D ie Entscheidung des Bundesverfassungsgerichts ist keine deutliche Rüge für den Geheimdienst, wie die Linken-Abgeordnete Martina Renner glaubt. Das Karlsruher Gericht hat nicht die Praxis der Verfassungsschutzbehörden kritisiert, sondern den Bundestag als Gesetzgeber. Das Gesetz sehe eine unverhältnismäßig weitgehende Übermittlungspflicht von Verfassungsschutzdaten an die Polizei vor, so der Karlsruher Beschluss. Ob und wie der Verfassungsschutz (VS) diese Übermittlungspflicht umgesetzt hat, war nicht Gegenstand des Verfahrens.
Karlsruhe hat nun nicht mehr verlangt als die Beachtung des Verhältnismäßigkeitsprinzips.

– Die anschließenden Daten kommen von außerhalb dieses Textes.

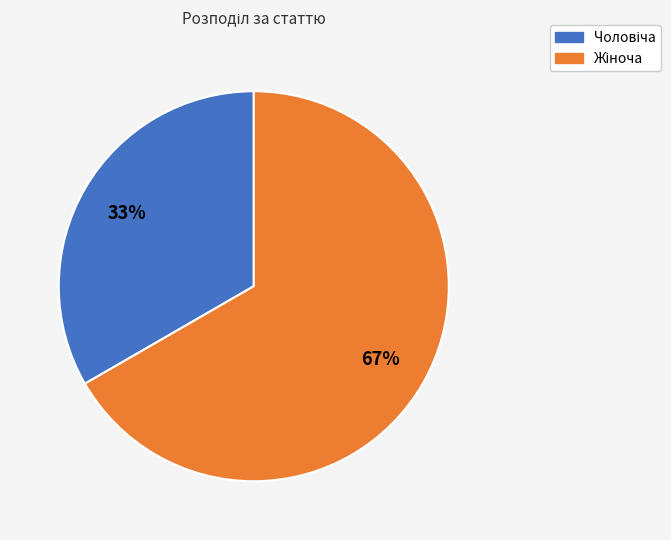

To the nearest percent, what is the average slice percentage?

50%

Bei der Übermittlung von heimlich gewonnenen VS-Daten an die Polizei muss eine konkrete Gefahr bestehen oder ein konkreter Verdacht auf eine bereits begangene schwere Staatsschutz-Straftat.
Beim Verfassungsschutz werden die Richter damit wohl offene Türen einrennen. Geheimdienstler teilen ihre Informationen eh nicht gerne und verstecken sich dabei nur zu bereitwillig hinter dem Datenschutz und verfassungsgerichtlichen Vorgaben.

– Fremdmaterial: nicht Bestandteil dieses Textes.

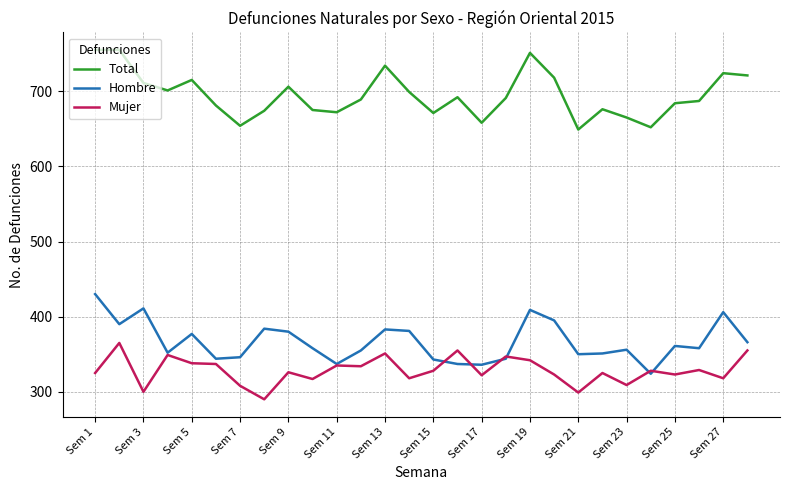

True or false: Hombre and Total intersect in this chart.

False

So war auch das Versagen der Sicherheitsbehörden gegen den NSU-Terror kein Ausdruck heimlicher Kumpanei mit den Nazis, sondern eher Folge von mangelhafter Auswertung und Weitergabe vorhandener Erkenntnisse. Oft war der Schutz der Vertraulichkeit von Spitzeln wichtiger als die Nutzung der gelieferten Informationen.
Dies zeigt: Der Datenaustausch zwischen Verfassungsschutz und Polizei ist im Prinzip nichts Anrüchiges. Wer für die organisatorische Trennung von Polizei und Geheimdienst ist, muss auch sicherstellen, dass Informationen fließen können. Im Interesse der potenziellen Terroropfer muss die Zusammenarbeit zwischen Sicherheitsorganen sogar eher noch verbessert als erschwert werden.
Dass die bisherige Praxis nicht unbedingt exzessiv ist, zeigte auch der Fall des Klägers im Karlsruher Verfahren. Entgegen seiner Vermutung war der ehemalige NSU-Helfer Carsten S. gar nicht in der 2012 eingerichteten Rechtsextremismusdatei gespeichert – weil er schon 2001 aus der Szene ausgestiegen war.